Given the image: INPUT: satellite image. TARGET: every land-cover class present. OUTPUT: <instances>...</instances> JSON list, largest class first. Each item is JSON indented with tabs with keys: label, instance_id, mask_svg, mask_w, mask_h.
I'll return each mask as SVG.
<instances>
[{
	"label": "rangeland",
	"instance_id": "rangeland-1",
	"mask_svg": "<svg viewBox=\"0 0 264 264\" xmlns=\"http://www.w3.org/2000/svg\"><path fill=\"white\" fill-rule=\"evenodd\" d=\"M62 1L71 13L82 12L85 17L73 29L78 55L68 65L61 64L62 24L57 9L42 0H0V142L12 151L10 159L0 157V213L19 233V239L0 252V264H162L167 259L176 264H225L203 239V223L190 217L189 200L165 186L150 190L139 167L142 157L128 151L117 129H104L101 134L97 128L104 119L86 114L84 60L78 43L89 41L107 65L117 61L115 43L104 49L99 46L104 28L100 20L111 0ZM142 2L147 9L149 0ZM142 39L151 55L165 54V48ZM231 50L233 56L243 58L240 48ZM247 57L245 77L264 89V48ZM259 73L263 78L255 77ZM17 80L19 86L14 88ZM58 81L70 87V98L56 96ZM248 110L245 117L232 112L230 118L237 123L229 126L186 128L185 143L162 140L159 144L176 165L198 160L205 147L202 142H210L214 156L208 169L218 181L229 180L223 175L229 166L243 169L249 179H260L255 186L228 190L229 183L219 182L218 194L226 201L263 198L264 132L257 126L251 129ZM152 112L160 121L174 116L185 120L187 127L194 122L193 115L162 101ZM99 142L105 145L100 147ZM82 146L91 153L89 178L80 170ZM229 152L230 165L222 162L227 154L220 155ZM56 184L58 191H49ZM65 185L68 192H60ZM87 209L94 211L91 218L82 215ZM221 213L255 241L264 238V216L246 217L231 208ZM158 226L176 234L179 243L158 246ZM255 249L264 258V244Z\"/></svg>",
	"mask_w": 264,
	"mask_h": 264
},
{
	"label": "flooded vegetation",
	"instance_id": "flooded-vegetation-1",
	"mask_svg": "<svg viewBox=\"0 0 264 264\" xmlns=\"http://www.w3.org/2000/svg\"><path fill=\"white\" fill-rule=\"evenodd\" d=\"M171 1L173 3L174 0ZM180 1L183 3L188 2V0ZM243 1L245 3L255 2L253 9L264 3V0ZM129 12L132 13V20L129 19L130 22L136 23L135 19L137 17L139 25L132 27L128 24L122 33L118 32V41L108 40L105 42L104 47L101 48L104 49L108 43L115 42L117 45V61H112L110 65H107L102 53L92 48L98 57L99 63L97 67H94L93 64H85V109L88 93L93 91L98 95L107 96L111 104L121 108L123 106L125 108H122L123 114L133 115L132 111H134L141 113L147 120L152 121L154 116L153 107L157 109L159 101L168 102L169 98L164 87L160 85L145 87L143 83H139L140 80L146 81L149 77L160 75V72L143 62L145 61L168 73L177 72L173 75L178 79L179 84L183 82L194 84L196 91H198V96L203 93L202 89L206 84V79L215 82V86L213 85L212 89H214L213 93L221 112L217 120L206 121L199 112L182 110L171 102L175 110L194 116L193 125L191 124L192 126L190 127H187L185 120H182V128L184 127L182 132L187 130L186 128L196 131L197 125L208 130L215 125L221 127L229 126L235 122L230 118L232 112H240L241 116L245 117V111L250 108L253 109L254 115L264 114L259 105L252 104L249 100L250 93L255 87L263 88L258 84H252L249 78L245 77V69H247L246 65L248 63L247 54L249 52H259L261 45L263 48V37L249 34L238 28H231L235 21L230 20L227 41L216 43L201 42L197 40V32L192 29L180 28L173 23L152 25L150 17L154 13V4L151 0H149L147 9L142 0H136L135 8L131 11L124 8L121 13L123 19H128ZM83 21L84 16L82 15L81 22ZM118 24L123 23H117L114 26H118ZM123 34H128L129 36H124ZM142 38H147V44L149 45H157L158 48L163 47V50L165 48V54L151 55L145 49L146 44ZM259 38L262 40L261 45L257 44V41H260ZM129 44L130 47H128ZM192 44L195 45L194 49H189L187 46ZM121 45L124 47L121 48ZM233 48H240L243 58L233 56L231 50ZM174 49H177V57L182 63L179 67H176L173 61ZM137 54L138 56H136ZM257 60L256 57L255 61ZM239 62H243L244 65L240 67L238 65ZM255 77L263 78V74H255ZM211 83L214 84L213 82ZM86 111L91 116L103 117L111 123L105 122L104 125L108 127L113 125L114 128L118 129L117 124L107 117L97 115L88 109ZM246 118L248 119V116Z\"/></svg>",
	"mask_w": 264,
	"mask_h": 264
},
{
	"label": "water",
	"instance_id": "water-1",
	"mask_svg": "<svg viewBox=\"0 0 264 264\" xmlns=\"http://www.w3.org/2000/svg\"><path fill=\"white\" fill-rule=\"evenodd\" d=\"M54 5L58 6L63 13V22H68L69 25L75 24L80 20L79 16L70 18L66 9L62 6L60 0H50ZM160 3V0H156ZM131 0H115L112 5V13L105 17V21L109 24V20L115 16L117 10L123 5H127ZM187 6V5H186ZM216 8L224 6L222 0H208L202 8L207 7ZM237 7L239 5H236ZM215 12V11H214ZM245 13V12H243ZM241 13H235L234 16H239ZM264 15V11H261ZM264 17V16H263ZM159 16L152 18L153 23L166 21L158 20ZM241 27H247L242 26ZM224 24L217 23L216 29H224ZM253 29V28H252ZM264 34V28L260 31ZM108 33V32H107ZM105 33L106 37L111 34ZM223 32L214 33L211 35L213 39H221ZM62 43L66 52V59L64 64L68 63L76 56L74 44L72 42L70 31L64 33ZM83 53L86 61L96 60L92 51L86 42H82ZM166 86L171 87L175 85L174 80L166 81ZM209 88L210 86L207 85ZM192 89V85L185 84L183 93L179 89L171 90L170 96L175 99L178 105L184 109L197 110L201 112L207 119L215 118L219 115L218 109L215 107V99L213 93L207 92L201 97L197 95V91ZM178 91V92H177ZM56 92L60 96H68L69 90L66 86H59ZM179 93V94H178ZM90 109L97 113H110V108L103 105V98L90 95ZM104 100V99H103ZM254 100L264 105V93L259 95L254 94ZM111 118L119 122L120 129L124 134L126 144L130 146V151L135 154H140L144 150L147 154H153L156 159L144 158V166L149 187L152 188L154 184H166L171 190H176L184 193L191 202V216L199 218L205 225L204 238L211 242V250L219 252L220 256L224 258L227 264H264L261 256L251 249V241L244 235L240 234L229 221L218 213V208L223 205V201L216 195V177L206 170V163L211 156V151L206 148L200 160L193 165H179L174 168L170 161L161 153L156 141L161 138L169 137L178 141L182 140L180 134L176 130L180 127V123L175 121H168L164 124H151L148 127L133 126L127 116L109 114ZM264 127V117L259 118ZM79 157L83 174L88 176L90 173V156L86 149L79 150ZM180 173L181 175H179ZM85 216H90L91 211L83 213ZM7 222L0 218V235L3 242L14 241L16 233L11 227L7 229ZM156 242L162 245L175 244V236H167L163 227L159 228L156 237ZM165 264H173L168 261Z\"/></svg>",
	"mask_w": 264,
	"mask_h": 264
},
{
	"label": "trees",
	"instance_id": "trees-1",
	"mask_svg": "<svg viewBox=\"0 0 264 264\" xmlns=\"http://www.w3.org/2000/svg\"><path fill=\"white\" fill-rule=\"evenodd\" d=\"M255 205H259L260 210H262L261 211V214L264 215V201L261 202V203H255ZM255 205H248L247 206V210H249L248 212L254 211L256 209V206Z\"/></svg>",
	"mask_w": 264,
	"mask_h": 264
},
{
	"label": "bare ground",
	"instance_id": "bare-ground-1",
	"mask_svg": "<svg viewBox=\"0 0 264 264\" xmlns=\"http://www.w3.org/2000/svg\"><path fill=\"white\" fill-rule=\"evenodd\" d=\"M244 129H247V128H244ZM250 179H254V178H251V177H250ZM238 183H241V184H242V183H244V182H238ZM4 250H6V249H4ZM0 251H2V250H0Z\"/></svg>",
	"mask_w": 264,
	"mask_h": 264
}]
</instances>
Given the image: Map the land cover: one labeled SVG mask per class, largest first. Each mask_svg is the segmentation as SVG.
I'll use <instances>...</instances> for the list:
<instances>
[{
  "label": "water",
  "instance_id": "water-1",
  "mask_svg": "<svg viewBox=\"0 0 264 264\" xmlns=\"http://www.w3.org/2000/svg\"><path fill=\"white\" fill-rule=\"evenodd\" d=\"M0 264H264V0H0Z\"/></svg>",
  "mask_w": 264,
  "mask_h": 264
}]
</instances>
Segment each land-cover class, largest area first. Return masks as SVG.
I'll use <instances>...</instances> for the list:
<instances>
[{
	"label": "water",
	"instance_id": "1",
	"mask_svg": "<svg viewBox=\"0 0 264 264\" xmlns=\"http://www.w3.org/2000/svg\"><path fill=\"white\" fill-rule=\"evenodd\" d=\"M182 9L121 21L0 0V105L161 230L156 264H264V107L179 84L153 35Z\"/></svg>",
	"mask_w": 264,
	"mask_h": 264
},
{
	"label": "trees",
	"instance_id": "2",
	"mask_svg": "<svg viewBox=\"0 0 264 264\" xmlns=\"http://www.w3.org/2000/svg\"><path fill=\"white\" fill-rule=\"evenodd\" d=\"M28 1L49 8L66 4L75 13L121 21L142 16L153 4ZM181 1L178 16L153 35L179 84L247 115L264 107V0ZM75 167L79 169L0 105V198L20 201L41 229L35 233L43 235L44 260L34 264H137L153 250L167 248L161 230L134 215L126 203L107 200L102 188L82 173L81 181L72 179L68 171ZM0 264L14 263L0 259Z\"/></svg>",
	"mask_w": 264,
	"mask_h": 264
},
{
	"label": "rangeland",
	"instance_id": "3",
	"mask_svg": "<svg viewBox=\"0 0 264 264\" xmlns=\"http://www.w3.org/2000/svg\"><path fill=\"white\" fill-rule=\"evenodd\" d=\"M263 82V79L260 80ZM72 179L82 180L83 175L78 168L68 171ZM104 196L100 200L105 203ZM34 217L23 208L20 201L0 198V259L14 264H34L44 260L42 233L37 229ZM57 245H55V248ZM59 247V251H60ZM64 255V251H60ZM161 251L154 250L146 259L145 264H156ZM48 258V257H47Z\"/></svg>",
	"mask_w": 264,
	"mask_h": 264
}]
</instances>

=======

How many lines in the rows above contain the word "largest"? Reply with the number alone.

Completed exercise
3